Folmam descobrirá que é vítima de sua própria omissão, uma omissão compartilhada, mas nem por isso menos aterradora. O ponto de partida é o sonho do amigo que acaba por evocar seu estranho e providencial esquecimento quanto a acontecimentos cruciais de sua vida e de seu país. Não é preciso um olhar de especialista para identificar um forte apelo psico-analítico em seu processo de entrega e aclaramento progressivo de memória. O sonho dos 26 cães e interpretação do amigo ativam o enigma de sus amnésia acomodada e pacificadora.
Até onde devemos seguir em nossas auto investigações? Deve-se mesmo tudo lembrar? Pode-se viver sem esquecer? Que esquecimento é produtivo e vivificante e qual aquele que se ressente de sua própria obscuridade nos fazendo girar em círculos viciosos? O fio da memória de Folman, antes o fio da memória histórica recente, fá-lo tecer uma trama psicossocial que aponta para um esquecimento pessoal e coletivo de crimes cometidos por um povo que sofreu do mesmo horror a que subjuga outro, em tempo assustadoramente próximo. Folman é judeu israelense. Seus pais estiveram em Auschwitz e ele próprio serviu na Guerra do Libano. Onde estava ele, o que fez, que participação teve nos massacres de Sabra e Chatila? Por que escavar esse passado incômodo? Ainda Nietzsche: “É, pois, pela faculdade que o homem tem de fazer servir o passado à vida e de refazer a vida com o passado, que o homem se torna homem…” O ímpeto auto analítico e auto expositivo de Folmam denunciam seu incômodo com sua beneficente condição injusta; ele insiste, então, para reparar os agravos e crimes que não devem ser esquecidos nem banalizados. Não são apenas seus crimes, são crimes coletivos, por ação, cumplicidade, omissão, conivência com a barbárie e sobretudo, por esquecimento. Sua coragem revela o avesso da autocomiseração dos judeus israelenses que silenciam, sobretudo estes, diante do persistente e gradual genocídio contra a população palestina.

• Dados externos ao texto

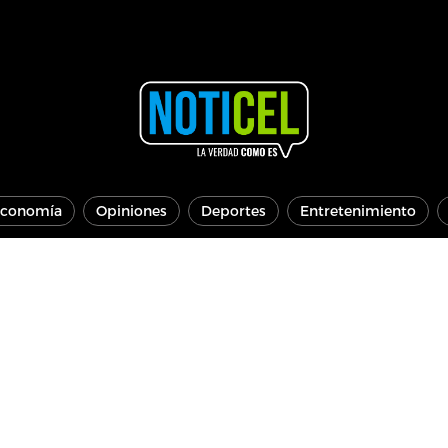
conomía
Opiniones
Deportes
Entretenimiento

Mais uma vez sobressai a estupidez da guerra, completamente banalizada pela concorrência cínica com a vida ordinária onde quase mais ninguém se importa, a maior parte às voltas com o pequeno cotidiano tentando alhear-se completamente do horror que bate à porta.
O recurso da animação que se configura ao final em dura realidade, a trilha sonora que fala, os delírios da grande mãe que embala… Folman inquieta. Onde você estava naquele dia do último massacre, da última violência cometida contra os mais fracos? O que você faz enquanto centenas mofam nos porões? Como aprendeu a conviver com o horror, sem implicar-se nele? Como recordará sua vida, para contá-la, quando os livros derem voz aos injustiçados de sua geração? Não se engane: o recalcado fala através de máscaras mortíferas, E sempre retorna em carantonhas medonhas.
Um filme obrigatório.
A autora é Professora de Filosofia
Valsa com Bashir (Waltz with Bahir, Israel 2008) de Ari Folman. 88 minutos.